• **ENTRIES**
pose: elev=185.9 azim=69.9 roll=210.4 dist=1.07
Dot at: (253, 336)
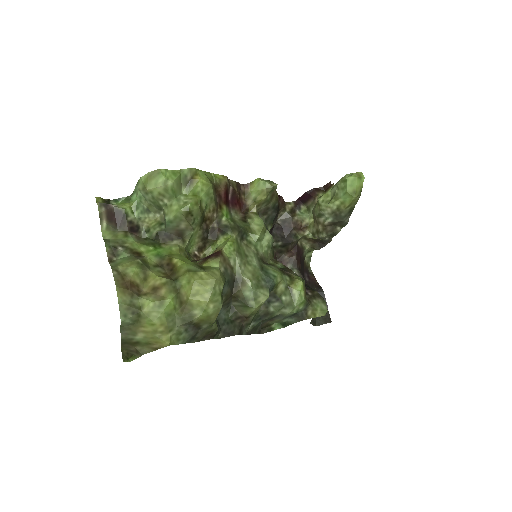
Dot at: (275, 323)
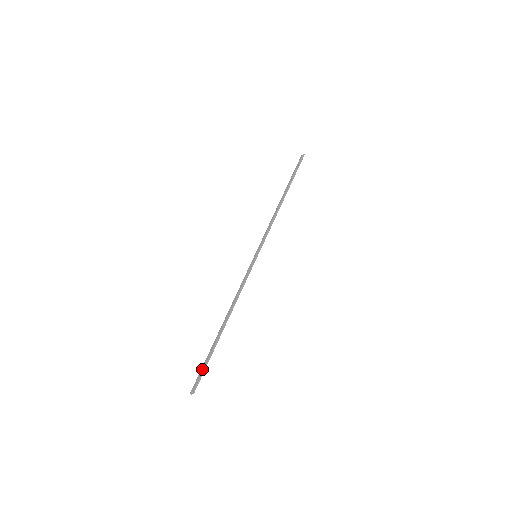
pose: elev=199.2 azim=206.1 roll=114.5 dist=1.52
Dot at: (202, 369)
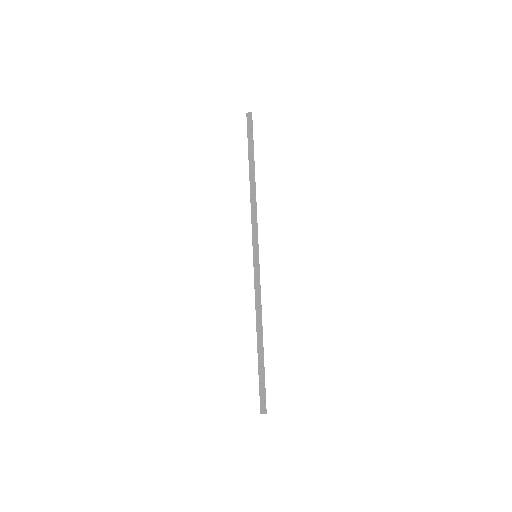
Dot at: (263, 389)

• **INSTRUCTIONS FOR THE TASK**
Could you quote every line of the rows above verbatim, leaving out the pictures?

• **FINISHED TASK**
pose: elev=185.9 azim=69.9 roll=210.4 dist=1.07
Dot at: (253, 336)
Dot at: (275, 323)
pose: elev=199.2 azim=206.1 roll=114.5 dist=1.52
Dot at: (202, 369)
Dot at: (263, 389)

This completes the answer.